Multi-Tenancy

Axelor Open Platform has multi-tenancy support. The term multi-tenancy refers to a software architecture in which a single instance of software runs on a server and serves multiple tenants. A tenant is a group of users who share common access with specific privileges to the software instance.

So now, a single instance of Axelor app can serve multiple tenants (users, companies etc).

Configuration

The default multi-tenancy implementation uses multiple databases per tenant and requires configuration from axelor-config.properties.

The database configuration keys with format db.<tenant-id>.<key> is used to configure database connections.

# enable multi-tenancy
application.multi-tenancy = true (1)

db.default.visible = false (2)
db.default.driver = org.postgresql.Driver
db.default.ddl = update (3)
db.default.url = jdbc:postgresql://localhost:5432/open-platform-demo-db
db.default.user = axelor
db.default.password =

db.db1.name = DB1 (4)
db.db1.hosts = host1,host1:8080 (5)
db.db1.driver = org.postgresql.Driver
db.db1.url = jdbc:postgresql://localhost:5432/open-platform-demo-db1
db.db1.user = axelor
db.db1.password =

db.db2.name = DB2
db.db2.hosts = host2,host2:8080
db.db2.driver = org.postgresql.Driver
db.db2.url = jdbc:postgresql://localhost:5432/open-platform-demo-db2
db.db2.user = axelor
db.db2.password =

db.db3.name = DB3
db.db3.hosts = host3,host3:8080
db.db3.driver = org.postgresql.Driver
db.db3.url = jdbc:postgresql://localhost:5432/open-platform-demo-db3
db.db3.user = axelor
db.db3.password =
1 required to enable multi-tenancy feature
2 the default database should be invisible as it’s a fallback
3 only default database supports DDL operations, schema for other tenants should be created manually
4 display name of the tenant
5 host name based filter, users can only access one tenant in case of hosts match

The default tenant is required and used for all unauthenticated requests.

Customization

We can override this default implementation by providing custom implementation of these two interfaces:

  • com.axelor.db.tenants.TenantConfig - an interface to provide tenant connection config values

  • com.axelor.db.tenants.TenantConfigProvider - an interface to obtain TenantConfig, may be from external resource

The TenantConfigProvider defines following methods to implement:

  • TenantConfig find(String tenantId) - find a TenantConfig instance for the given tenant id

  • List<TenantConfig> findAll(String host) - find all the TenantConfig for the given hostname

The custom implementation should be integrated from application module like this:

public class DemoModule extends AxelorModule {

    @Override
    protected void configure() {
        bind(TenantConfigProvider.class).to(MyTenantConfigProvider.class);
    }

}

It’s up to the MyTenantConfigProvider to decide how to resolve tenants (may be using jdbc connection to some external database).

Multi-threading

Any multithreaded or multiprocess tasks should be wrapped to enable execution within a context-aware environment.

Suppose you have the following code that executes a task using a separate background process:

process task
final ExecutorService executor = Executors.newFixedThreadPool(numWorkers);
executor.submit(() -> {
  // work with database
});

It will not work as expected as the current tenant context is not available outside the current thread.

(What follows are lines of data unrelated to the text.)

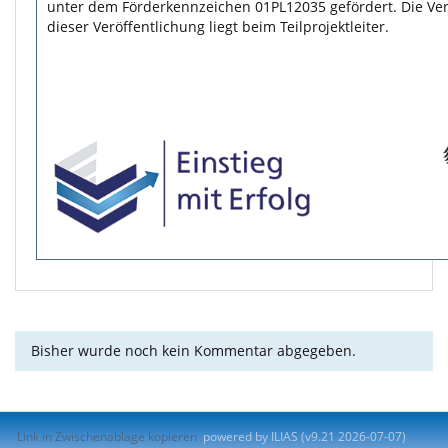
unter dem Förderkennzeichen 01PL12035 gefördert. Die Ver
dieser Veröffentlichung liegt beim Teilprojektleiter.
Bisher wurde noch kein Kommentar abgegeben.
Link in Zwischenablage kopieren
powered by ILIAS (v9.21 2026-07-07)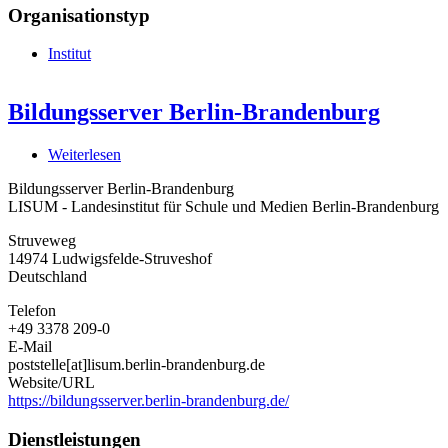
Organisationstyp
Institut
Bildungsserver Berlin-Brandenburg
Weiterlesen
über
Bildungsserver
Bildungsserver Berlin-Brandenburg
Berlin-
LISUM - Landesinstitut für Schule und Medien Berlin-Brandenburg
Brandenburg
Struveweg
14974
Ludwigsfelde-Struveshof
Deutschland
Telefon
+49 3378 209-0
E-Mail
poststelle[at]lisum.berlin-brandenburg.de
Website/URL
https://bildungsserver.berlin-brandenburg.de/
Dienstleistungen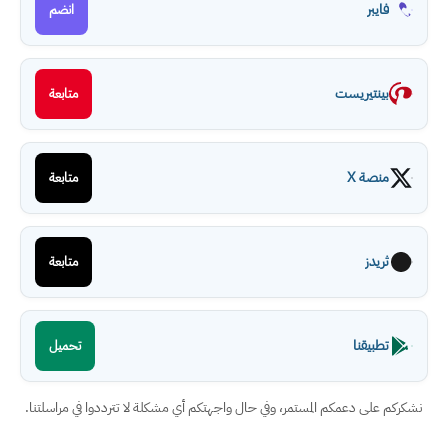
فايبر
انضم
بينتيريست
متابعة
منصة X
متابعة
ثريدز
متابعة
تطبيقنا
تحميل
نشكركم على دعمكم المستمر، وفي حال واجهتكم أي مشكلة لا تترددوا في مراسلتنا.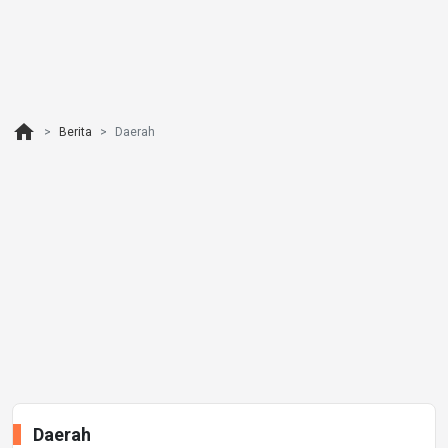
home
Berita
Daerah
Daerah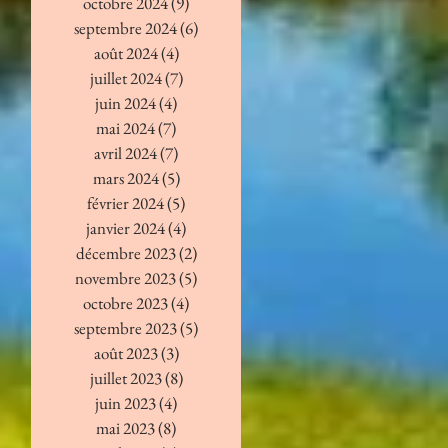
octobre 2024
(9)
9 posts
septembre 2024
(6)
6 posts
août 2024
(4)
4 posts
juillet 2024
(7)
7 posts
juin 2024
(4)
4 posts
mai 2024
(7)
7 posts
avril 2024
(7)
7 posts
mars 2024
(5)
5 posts
février 2024
(5)
5 posts
janvier 2024
(4)
4 posts
décembre 2023
(2)
2 posts
novembre 2023
(5)
5 posts
octobre 2023
(4)
4 posts
septembre 2023
(5)
5 posts
août 2023
(3)
3 posts
juillet 2023
(8)
8 posts
juin 2023
(4)
4 posts
mai 2023
(8)
8 posts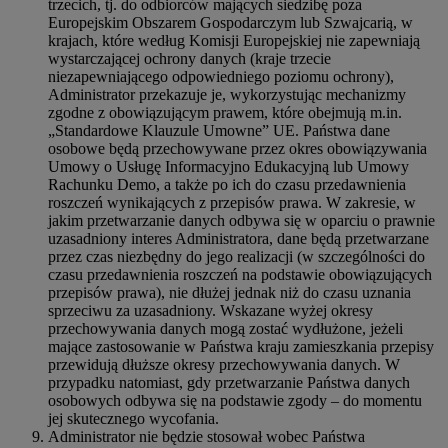
trzecich, tj. do odbiorców mających siedzibę poza
Europejskim Obszarem Gospodarczym lub Szwajcarią, w
krajach, które według Komisji Europejskiej nie zapewniają
wystarczającej ochrony danych (kraje trzecie
niezapewniającego odpowiedniego poziomu ochrony),
Administrator przekazuje je, wykorzystując mechanizmy
zgodne z obowiązującym prawem, które obejmują m.in.
„Standardowe Klauzule Umowne” UE. Państwa dane
osobowe będą przechowywane przez okres obowiązywania
Umowy o Usługę Informacyjno Edukacyjną lub Umowy
Rachunku Demo, a także po ich do czasu przedawnienia
roszczeń wynikających z przepisów prawa. W zakresie, w
jakim przetwarzanie danych odbywa się w oparciu o prawnie
uzasadniony interes Administratora, dane będą przetwarzane
przez czas niezbędny do jego realizacji (w szczególności do
czasu przedawnienia roszczeń na podstawie obowiązujących
przepisów prawa), nie dłużej jednak niż do czasu uznania
sprzeciwu za uzasadniony. Wskazane wyżej okresy
przechowywania danych mogą zostać wydłużone, jeżeli
mające zastosowanie w Państwa kraju zamieszkania przepisy
przewidują dłuższe okresy przechowywania danych. W
przypadku natomiast, gdy przetwarzanie Państwa danych
osobowych odbywa się na podstawie zgody – do momentu
jej skutecznego wycofania.
Administrator nie będzie stosował wobec Państwa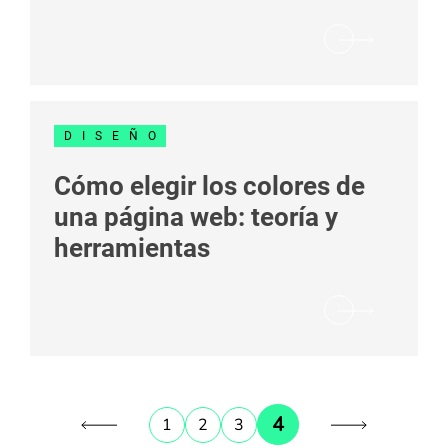
DISEÑO
Cómo elegir los colores de
una página web: teoría y
herramientas
4
1
2
3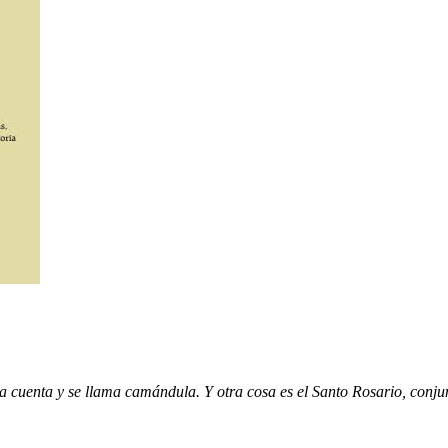
r la cuenta y se llama camándula. Y otra cosa es el Santo Rosario, con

Also, it will not set current admin running the process.

It can be fixed with the following changes:

tenant aware process task
final ExecutorService executor = Executors.newFixedThreadPool(numWorkers);
executor.submit(ContextAware.of().build(
  () -> {
    // work with database
  }
));

Now the task will have the current tenant and current user context.

The ContextAware* system will run the task inside a new transaction by default. If this is not the expected behavior, you can disable it with .withTransaction(false) before starting the thread.

However, if the process is not started from a web request (directly or indirectly), you have to pass the desired tenant id and user manually. Otherwise, it will assume a default tenant and no user.

tenant aware process task
final ExecutorService executor = Executors.newFixedThreadPool(numWorkers);
executor.submit(ContextAware.of().withTenantId("some-tenant").withUser(AuthUtils.getUser("admin")).build(
  () -> {
    // work with database
  }
));

The same way, you have to change and tasks running in different threads:

threaded task
Thread task = new Thread(() -> {
  // work with database
});

task.start();

should be changed to:

tenant aware threaded task
Thread task = new Thread(ContextAware.of().build(
  () -> {
    // work with database
  }
));

task.start();

Authentication

Clients without session support (e.g. direct basic auth) should provide X-Tenant-ID header with every request to select a tenant.

Clients with session support should send X-Tenant-ID header with login request.

Limitations

Schema generation is disabled in multi-tenancy mode.